#### [WHAT YOU SHOULD DO]
Where the string "sowie" occurs in a line of the entries below, copy that line.

● ● ● ● ●

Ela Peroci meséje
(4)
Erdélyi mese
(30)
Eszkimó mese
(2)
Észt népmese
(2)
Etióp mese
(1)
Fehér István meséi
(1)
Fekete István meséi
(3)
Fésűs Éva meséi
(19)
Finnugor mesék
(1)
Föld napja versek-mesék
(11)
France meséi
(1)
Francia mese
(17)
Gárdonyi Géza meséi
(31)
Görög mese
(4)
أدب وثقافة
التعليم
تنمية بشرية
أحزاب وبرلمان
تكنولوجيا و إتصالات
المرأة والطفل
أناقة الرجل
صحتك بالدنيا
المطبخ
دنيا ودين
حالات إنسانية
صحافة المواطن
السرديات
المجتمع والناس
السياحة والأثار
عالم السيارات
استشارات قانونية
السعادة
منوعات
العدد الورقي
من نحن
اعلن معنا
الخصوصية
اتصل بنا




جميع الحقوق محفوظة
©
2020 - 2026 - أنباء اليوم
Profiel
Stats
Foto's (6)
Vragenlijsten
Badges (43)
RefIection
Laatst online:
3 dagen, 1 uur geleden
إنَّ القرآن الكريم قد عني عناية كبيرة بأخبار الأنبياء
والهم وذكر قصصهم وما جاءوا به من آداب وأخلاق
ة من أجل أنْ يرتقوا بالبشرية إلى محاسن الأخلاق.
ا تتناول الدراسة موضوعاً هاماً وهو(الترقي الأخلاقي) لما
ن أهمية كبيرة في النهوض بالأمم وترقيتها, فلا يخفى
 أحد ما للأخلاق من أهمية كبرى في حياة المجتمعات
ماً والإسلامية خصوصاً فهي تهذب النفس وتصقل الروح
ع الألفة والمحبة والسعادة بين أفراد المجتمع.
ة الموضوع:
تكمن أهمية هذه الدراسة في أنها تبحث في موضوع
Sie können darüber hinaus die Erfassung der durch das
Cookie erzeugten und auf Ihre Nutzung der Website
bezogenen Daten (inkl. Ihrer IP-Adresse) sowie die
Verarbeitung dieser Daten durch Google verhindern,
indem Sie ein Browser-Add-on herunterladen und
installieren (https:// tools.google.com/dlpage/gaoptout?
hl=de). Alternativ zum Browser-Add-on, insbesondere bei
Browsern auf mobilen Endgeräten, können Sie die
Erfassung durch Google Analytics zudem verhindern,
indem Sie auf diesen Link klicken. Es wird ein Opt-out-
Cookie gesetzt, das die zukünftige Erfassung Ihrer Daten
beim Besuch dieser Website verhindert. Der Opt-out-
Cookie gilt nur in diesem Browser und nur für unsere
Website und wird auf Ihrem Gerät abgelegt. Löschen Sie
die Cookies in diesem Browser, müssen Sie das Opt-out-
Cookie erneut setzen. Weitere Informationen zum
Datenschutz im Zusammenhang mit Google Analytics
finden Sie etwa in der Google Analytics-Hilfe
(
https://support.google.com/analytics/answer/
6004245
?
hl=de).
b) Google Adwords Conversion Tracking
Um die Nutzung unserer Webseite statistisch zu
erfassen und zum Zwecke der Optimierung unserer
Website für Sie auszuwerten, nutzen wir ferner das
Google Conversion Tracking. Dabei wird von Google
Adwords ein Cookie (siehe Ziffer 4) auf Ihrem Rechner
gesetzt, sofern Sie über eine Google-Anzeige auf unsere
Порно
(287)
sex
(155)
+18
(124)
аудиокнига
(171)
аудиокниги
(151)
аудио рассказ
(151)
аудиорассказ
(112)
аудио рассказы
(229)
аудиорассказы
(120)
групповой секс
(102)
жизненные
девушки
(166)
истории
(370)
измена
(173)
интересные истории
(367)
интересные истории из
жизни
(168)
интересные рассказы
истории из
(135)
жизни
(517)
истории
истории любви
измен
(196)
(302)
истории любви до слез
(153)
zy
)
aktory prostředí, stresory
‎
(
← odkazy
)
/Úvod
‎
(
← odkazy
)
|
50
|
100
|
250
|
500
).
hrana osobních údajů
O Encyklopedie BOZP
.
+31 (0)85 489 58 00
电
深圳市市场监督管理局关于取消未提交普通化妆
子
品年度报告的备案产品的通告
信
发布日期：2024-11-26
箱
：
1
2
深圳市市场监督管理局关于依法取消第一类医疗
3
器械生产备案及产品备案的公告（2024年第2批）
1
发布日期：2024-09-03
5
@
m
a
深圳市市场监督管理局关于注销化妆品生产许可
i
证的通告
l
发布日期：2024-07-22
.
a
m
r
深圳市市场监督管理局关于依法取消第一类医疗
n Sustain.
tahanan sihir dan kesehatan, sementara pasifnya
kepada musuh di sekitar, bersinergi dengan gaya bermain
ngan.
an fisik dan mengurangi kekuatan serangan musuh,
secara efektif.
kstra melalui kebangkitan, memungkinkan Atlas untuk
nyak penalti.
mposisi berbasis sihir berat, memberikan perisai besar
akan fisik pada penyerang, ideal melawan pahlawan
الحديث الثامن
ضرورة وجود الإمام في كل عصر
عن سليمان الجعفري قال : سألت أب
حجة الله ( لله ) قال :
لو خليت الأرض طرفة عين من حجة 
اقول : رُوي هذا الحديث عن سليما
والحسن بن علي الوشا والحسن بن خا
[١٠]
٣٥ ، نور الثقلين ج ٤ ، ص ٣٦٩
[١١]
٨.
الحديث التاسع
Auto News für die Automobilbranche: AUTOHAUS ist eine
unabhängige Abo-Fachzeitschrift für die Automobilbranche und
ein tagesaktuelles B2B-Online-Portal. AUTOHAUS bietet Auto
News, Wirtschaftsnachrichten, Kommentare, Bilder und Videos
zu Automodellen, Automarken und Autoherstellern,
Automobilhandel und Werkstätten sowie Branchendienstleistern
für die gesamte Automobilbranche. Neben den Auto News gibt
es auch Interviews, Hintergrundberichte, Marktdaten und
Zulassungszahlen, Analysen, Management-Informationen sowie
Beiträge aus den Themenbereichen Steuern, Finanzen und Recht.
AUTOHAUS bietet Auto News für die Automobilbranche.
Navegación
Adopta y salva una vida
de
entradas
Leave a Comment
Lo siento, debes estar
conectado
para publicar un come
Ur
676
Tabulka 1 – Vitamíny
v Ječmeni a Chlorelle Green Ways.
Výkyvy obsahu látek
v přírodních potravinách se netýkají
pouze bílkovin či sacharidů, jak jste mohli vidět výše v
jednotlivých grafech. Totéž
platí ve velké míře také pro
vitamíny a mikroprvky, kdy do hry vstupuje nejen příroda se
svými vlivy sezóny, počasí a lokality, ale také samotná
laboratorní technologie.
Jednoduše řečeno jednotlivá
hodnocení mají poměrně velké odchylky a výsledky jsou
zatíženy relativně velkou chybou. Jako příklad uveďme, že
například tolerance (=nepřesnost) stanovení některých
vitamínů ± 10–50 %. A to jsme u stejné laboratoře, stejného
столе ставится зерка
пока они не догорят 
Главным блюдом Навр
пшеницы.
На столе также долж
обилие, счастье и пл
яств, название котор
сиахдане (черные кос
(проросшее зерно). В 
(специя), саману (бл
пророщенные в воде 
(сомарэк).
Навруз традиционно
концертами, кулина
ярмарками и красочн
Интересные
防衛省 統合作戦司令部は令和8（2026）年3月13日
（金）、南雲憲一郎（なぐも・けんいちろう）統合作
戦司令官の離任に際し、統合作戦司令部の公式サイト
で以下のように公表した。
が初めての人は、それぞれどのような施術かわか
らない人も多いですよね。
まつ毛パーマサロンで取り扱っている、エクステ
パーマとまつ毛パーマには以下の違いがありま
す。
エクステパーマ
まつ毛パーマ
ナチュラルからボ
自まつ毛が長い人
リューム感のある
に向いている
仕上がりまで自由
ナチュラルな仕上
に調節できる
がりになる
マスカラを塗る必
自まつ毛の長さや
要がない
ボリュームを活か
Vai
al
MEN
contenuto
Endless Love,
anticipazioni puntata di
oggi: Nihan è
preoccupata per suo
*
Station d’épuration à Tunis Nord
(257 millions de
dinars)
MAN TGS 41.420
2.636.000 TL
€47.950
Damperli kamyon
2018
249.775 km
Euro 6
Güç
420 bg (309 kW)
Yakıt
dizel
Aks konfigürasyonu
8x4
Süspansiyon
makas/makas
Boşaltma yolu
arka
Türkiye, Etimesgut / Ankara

● ● ● ● ●

#### [EXERCISE ANSWER]
bezogenen Daten (inkl. Ihrer IP-Adresse) sowie die
Automobilhandel und Werkstätten sowie Branchendienstleistern
Zulassungszahlen, Analysen, Management-Informationen sowie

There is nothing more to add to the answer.